● EXERCISE PROMPT: Please report how many lines in the data below contain "product". Nothing besides the number should be written.
---------- SOURCE INFORMATION ----------
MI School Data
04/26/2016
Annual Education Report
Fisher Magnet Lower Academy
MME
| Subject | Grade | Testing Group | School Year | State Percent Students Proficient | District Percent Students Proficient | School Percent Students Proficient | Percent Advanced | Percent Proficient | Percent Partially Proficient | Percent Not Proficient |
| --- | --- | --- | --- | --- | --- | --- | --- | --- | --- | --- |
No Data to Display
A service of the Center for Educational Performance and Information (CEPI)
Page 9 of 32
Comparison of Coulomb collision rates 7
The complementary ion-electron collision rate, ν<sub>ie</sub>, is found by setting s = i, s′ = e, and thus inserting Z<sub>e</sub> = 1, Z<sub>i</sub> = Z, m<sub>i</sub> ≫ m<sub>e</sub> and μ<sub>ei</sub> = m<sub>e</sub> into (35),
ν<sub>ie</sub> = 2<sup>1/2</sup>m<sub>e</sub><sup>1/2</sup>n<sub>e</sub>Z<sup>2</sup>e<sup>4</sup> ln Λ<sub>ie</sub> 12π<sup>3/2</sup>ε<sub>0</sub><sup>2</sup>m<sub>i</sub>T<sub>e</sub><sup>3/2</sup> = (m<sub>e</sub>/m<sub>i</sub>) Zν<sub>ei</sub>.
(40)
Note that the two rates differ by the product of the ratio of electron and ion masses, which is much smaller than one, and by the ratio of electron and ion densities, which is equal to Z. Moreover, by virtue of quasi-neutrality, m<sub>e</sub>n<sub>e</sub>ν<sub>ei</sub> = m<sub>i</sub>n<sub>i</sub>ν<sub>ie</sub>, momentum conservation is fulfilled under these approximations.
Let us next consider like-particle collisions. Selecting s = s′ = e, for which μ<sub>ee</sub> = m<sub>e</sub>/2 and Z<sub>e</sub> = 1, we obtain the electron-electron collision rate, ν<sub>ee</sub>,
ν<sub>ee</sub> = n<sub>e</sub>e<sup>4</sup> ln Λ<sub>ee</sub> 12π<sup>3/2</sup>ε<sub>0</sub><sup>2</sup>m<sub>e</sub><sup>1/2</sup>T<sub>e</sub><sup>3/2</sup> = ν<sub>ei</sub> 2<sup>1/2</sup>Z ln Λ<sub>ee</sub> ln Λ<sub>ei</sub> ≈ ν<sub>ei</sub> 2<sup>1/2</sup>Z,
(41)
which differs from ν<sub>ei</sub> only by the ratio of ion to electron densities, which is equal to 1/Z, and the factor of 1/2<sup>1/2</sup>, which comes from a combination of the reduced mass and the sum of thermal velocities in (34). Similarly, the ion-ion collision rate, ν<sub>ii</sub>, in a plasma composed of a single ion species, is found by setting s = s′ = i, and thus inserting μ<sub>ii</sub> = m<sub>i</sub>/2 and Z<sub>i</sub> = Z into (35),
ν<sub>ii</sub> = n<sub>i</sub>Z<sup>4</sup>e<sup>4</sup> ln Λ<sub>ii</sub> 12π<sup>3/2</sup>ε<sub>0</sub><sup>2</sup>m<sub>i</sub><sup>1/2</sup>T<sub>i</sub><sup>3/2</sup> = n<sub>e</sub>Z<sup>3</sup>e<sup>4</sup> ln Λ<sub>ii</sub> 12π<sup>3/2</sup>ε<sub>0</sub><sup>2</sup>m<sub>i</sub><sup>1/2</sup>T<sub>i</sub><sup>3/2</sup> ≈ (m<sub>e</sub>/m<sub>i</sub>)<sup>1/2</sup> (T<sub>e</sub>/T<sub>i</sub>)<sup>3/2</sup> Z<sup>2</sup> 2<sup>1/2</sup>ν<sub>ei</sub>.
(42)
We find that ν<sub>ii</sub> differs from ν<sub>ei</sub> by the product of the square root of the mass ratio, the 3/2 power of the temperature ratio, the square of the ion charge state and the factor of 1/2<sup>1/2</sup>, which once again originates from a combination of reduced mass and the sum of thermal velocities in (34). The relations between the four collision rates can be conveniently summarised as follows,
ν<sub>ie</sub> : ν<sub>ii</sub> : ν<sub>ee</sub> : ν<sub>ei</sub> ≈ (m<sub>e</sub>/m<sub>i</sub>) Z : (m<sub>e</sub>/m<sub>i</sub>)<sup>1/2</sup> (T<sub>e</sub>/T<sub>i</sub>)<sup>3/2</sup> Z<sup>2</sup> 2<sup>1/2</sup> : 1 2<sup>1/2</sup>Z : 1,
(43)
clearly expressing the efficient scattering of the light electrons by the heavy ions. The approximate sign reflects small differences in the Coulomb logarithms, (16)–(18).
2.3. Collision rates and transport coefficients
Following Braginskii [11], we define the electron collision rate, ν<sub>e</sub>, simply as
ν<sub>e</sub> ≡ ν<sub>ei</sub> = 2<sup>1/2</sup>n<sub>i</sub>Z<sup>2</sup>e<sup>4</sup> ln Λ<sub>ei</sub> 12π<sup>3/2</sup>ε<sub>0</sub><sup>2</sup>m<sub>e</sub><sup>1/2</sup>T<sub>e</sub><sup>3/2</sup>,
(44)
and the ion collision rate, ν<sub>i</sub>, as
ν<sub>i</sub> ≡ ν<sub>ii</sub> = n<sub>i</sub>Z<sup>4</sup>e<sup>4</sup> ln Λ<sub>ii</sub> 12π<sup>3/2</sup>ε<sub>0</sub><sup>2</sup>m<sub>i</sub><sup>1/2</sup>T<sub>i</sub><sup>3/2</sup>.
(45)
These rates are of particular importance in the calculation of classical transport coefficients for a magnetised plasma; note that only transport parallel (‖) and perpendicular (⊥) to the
----------
● RESULT: 2